Came home Sunday and heat wasn't working. Checked all breakers and disconnects. All good so I opened the unit in the attic and found a 5 amp fuse blown. Replaced fuse and unit ran for about 1.5 hrs then failed.  Blown fuse! Replaced again...ran for ~1.5 hrs and failed.  Called a friend and he suggested:

1) check 24v control wiring for nicks that may be causing short circuits.  Did that at the indoor and outdoor unit and thermostat.  Found a few that were questionable so clipped, stripped and re-connected.  Replaced fuse...ran for ~1.5 hrs and failed.
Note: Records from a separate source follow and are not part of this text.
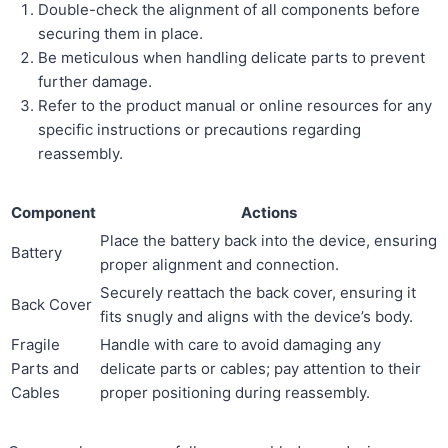
Double-check the alignment of all components before
securing them in place.
Be meticulous when handling delicate parts to prevent
further damage.
Refer to the product manual or online resources for any
specific instructions or precautions regarding
reassembly.
Component
Actions
Place the battery back into the device, ensuring
Battery
proper alignment and connection.
Securely reattach the back cover, ensuring it
Back Cover
fits snugly and aligns with the device’s body.
Fragile
Handle with care to avoid damaging any
Parts and
delicate parts or cables; pay attention to their
Cables
proper positioning during reassembly.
2) replace thermostat. Replaced my old analog mercury switch thermostat w/ digital and replaced fuse.  It ran about 1 hour and cycled off.  Came on and ran about 1 hour and failed.

So what do I check now???


----------



## Maverick7687 (Jan 6, 2010)

Check your thermostat wiring. The fuse inside the unit, I am guessing, is fuse for the control board and if there are thermostat wires grounding somewhere it will short this fuse. Had a customer once where mice had gotten in the crawl space and chewed the insulation off the wires but you couldn't see anything visible unless you went under the house so check the whole wire run. I see where you said you checked the 24v wiring but did you go all the way from one end to the other?


----------



## Folly77 (Jan 7, 2010)

Thanks Maverick.  Turned out to be one of the wires going to the reversing valve at the compressor.  It had laid up against the copper tubing and melted so that when the unit went into "defrost mode" (it's been relatively cold in Charleston so it reversed frequently) it would short out and pop the fuse.  Explains why it would run for an hour or so before failing.  Anyway, seems to be working now.  I just wish the weather would warm up!


----------



## Maverick7687 (Jan 7, 2010)

NP, Glad you figured it out.. Tape that wire up and zip-tie it somewhere out of the way of that copper line.
I wish it would either snow or warm up here in Knoxville as well, I don't mind the cold if it's snowing, but right now it's just cold for no reason!
Isn't Charleston around where they have the National warning is right now for snow?


----------



## Folly77 (Jan 7, 2010)

Charleston, WV maybe but not here.  Slight chance of flurries but mostly just cold!  Thanks for the advice.  I'll make sure it doesn't happen to that wire again.


----------